My Dad passed away last week. It’s a weird one. We weren’t close, but he wasn’t a villain in my life. He and my Mom split when I was a baby and he hightailed it for home (Detroit). In the arc of good dads/bad dads I had it better than a lot of people and knowing what I know now, I think if he’d been forced to stick around things would’ve been a lot worse. I ended up with a fantastic mom and a pretty good fatherhood template to ignore in raising my own kids.
When I was younger, I resented him. Then I did some digging/therapy/questioning in my 30s in which my Mom revealed to me that Dad had more than a few mental health issues. Since then I’ve been at peace with it all. He didn’t have the tools to be a father, that’s not his fault. Sidenote: Also, very impressed with my mom for being extremely diplomatic about that when I was young and impressionable. She could’ve used that information when I was growing up and it probably took a lot of restraint not to.
Anyway… thinking about my Dad and his passing has been surprising. I was completely caught off guard by how emotional i was when I got the call to get on a plane as soon as possible. Then I realized it wasn’t my dad I was mourning, although I am sad that he’s gone. I think, despite everything I knew about him, I was still mourning “what could have been.” The door of “good dad” whatever that means was closing permanently. The sliding doors scenario where he called me one day and we spent a few years having a cool as hell father/ son relationship where we did a lot of cool father/son shit (golf? smoking meats?) and he maybe, just maybe, just mmmmmmmaybe said “hey, sorry about that” was never happening. I didn’t think I needed to hear that and in the long run I didn’t, but in the moment, I really did.

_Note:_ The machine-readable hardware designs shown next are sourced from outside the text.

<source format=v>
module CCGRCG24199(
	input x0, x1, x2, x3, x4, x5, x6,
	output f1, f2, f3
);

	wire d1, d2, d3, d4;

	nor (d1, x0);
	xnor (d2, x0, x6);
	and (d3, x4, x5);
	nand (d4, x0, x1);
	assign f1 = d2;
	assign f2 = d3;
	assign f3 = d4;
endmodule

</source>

Ultimately, while sitting in the hospital next to my unconscious father, my step-mom gave me that sorry on his behalf. She told me more about his mental health journey, though not much and I reflected a lot on how lucky I was that she came into his life and MY life as a kid. The awkward visits to Detroit were made better by having a third person there who wasn’t guilt riddled or a little kid who didn’t understand.
When asked about my dad I’ve always told people he’s a decent guy who happens to be pretty odd. He was very funny and I think I got a bit of that from him. Once while waiting to meet him for dinner, a girlfriend who had never met my father, pointed across a busy courtyard and said “that’s him.” So I look like him, too. He gave me a lot. My life has been good, exceptional even, and all of those things change if my father was a different father. I don’t really want for him to have given me “more” because I got so much and there would’ve been different kinds of pain if he had.

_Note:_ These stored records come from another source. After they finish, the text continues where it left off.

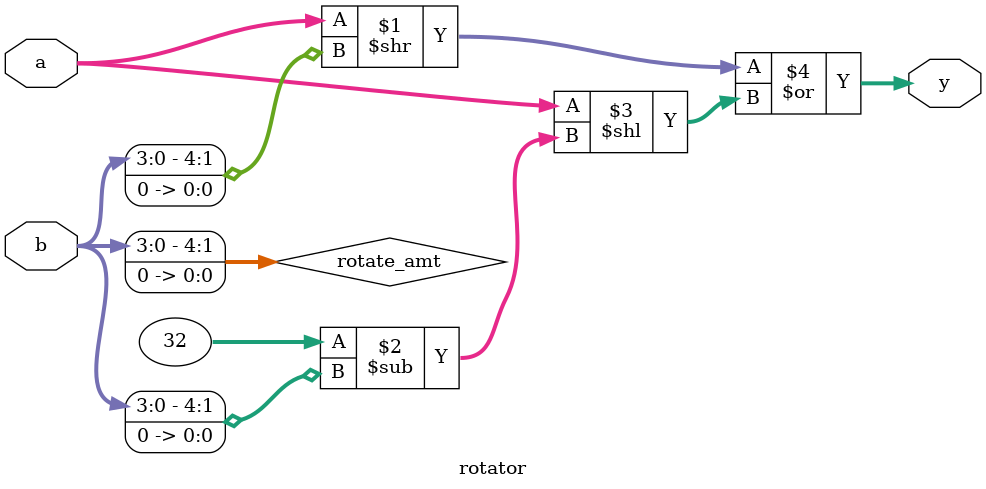
<source format=v>
module rotator(
    input wire [31:0] a,     
    input wire [3:0] b, // 4-bit rotation field from ARM instruction
    output wire [31:0] y    // Rotated result
);
    wire [4:0] rotate_amt = {b, 1'b0}; //amount multiplied by two according to documentation
    assign y = (a >> rotate_amt) | (a << (32 - rotate_amt)); //or sum the bits that got to the left
endmodule
</source>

I used to joke that for every 2 days I visited my dad we’d watch 3 movies. We both had a lot of trouble getting a conversation going and movies were at least something that could inspire conversation: “I liked it.” “I didn’t.” We once watched a Canadian movie about a kid coming home to see his estranged dying father (I cannot seem to remember the title) and that was a pretty short conversation (“the Canadian independent film scene is turning out some interesting stuff!”). Anyway, sitting in the hospital with him knocked out I sent a text to my wife: “One last awkward silence with my father.” I always felt so weird when I visited, though I tried my best not to. I think he was trying his best, too.
I don’t know that I have a point, I just felt the urge to write SOMETHING about him. He was a decent guy with demons who gave me a life that I am so grateful for having. I hope he was happy, too. I was never really sure.